▸ **Texto proporcionado**
Llevo un rato mirando fotos de hongos. Busco esa similitud entre dos jóvenes desgarbados que deciden perderse en la vorágine callejera con esos organismos que aparecen entre la humedad expandiendo sus formas ante el antojo del tiempo. Creo que soy capaz de verla, pero no consigo expresarla.
Me remito pues al retrato que ha creado Óscar Ruíz Navia con estos dos hongos, en pleno crecimiento que consiguieron incluso el Premio Especial de Jurado en Locarno el pasado año. Ellos dos son Ras, moreno, skater convencido y Calvin, prácticamente imberbe, estudiante en la Facultad de Bellas Artes. Ambos se mueven por Cali mientras su entorno se agita a otro ritmo totalmente distinto.
Dos jóvenes sin mayor preocupación, en apariencia, que tatuar paredes vírgenes con su arte en plena ebullición, pero que se ven envueltos en una sociedad confusa y caprichosa, con un orden preestablecido que no casa con su revolución personal. La pintura es un modo de fugarse de sus problemas, y un punto de compromiso con su vida.
El director parece querer diferenciar a ambos muchachos otorgándoles una vida distante entre ellos, algo problemática, pero sin mayor necesidad de dramatizar su relación. Ras es pobre, silencioso, sin el apego necesario por un hogar, pero con el respeto expreso a una madre aferrada a la religión. Calvin es amable, con una familia desestructurada y una abuela a la que venerar, invitado a cuidar y ser cuidado por ella.

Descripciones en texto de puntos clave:
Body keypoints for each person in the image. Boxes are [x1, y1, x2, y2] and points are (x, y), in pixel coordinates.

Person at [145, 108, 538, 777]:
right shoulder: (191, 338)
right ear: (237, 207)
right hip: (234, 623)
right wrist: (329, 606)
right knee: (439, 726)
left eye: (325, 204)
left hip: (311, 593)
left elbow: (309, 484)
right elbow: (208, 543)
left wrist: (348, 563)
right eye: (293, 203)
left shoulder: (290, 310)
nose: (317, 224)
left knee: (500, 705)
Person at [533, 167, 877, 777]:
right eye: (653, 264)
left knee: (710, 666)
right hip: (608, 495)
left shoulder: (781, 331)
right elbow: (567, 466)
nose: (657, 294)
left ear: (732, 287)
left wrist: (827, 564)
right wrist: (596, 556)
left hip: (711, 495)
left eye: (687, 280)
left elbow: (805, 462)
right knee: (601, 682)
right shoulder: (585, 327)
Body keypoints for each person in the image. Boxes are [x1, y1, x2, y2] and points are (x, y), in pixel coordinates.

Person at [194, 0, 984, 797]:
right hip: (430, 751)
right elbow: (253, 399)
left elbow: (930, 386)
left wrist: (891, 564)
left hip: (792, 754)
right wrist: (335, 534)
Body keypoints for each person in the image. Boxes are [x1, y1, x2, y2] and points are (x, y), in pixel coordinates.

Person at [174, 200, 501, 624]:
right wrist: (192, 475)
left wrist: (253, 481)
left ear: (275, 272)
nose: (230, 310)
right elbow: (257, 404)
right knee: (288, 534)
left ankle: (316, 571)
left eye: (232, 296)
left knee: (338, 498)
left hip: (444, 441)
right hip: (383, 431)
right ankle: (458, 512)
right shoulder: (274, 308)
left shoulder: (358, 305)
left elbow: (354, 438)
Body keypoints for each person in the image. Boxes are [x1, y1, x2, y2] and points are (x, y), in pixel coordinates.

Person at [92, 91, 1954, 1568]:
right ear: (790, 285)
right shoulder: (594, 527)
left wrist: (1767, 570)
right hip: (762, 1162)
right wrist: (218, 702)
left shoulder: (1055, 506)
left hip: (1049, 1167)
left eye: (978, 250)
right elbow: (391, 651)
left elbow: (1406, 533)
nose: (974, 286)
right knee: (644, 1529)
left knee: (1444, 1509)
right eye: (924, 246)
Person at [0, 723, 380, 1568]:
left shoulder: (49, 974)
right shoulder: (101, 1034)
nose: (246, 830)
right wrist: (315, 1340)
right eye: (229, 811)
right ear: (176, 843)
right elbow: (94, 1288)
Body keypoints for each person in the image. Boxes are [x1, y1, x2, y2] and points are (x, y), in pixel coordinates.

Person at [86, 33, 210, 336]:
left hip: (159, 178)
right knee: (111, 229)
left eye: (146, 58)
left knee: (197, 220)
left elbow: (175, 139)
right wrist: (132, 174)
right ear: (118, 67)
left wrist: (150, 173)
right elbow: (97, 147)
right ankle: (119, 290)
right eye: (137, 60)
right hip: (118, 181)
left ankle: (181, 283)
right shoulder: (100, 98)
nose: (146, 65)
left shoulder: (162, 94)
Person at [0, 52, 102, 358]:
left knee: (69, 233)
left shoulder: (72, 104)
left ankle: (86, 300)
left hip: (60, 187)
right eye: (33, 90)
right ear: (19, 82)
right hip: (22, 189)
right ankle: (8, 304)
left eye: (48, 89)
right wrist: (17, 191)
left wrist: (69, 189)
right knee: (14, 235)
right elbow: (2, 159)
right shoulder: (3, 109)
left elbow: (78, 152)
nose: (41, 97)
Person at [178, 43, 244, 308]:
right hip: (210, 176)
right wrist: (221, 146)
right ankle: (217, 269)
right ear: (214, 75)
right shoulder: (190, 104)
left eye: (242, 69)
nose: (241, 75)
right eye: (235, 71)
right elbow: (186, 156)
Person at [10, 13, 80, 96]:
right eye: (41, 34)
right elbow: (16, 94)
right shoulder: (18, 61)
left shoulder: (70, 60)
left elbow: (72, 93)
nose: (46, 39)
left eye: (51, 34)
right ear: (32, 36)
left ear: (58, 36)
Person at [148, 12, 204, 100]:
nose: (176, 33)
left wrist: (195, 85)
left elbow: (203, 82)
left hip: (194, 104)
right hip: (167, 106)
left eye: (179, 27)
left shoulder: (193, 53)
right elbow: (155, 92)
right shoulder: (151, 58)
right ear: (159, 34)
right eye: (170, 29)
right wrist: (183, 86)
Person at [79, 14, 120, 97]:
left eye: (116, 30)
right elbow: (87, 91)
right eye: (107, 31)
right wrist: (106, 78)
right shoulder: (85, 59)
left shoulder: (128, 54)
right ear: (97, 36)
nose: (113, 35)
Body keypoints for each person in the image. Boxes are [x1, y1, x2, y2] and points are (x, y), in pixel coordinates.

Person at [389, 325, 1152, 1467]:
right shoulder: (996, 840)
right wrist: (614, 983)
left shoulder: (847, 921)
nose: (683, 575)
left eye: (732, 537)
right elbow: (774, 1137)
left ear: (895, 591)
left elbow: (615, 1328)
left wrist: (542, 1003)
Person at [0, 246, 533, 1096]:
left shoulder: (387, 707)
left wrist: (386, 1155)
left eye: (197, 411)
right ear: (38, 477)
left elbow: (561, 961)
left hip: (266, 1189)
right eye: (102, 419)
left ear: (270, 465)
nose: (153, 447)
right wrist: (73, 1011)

▸ **Qué hacer**
Sigue escribiendo la reseña de la película sobre Ras y Calvin a partir de su última oración. Las entradas son material aparte, sin relación con el texto.

▸ **Respuesta escrita**
Partiendo de aquí, nos muestran a pinceladas su mundo, para luego mezclarlo y fusionar su mensaje, como ese gran mural que consiguen pintar en un ataque directo al gran sistema babylon, o una simple entrega de arte que compartir con todo aquel que pase por allí —ese doble juego que siempre ha dado el graffitero anónimo—. Encontramos similitudes en distintos puntos de la película, como cuando la madre de Ras le cocina a su vuelta un solitario huevo en un primer plano a la sartén, para más tarde encontrar a la abuela de Calvin cocinando una tortilla de verduras para los jóvenes en otro asalto a la cercanía del recipiente, gritándonos en realidad que no hay soledad para estos chicos, que alguien les espera y les protege a su vuelta, que el vínculo con esas madres es mayor de lo expresado. También hay un espacio muy amplio que se rellena con cualquier estilo pictórico, como un homenaje en sí mismo a este arte que tan bien congenia con el movimiento del cine. Los graffitis que se visitan, las clases de pintura, incluso simples planos que fijan la belleza del entorno —esa deliciosa casa amazónica en la que se centra un televisor—, unidos a simples bocetos o gente trabajando en ellos.
Hay algo que siempre nos han advertido: en la mesa no hables de política, religión ni enfermedades, y directa o indirectamente son los que envuelven de realidad a los dos protagonistas en todo momento. La nueva elección en la alcaldía o las continuas referencias religiosas, cuando tanto familias como conocidos se encuentran implicados en ambos temas, y la enfermedad de la abuela, otro síntoma de viveza, son el conflicto que nos indica un lugar, un momento en el que basar la historia.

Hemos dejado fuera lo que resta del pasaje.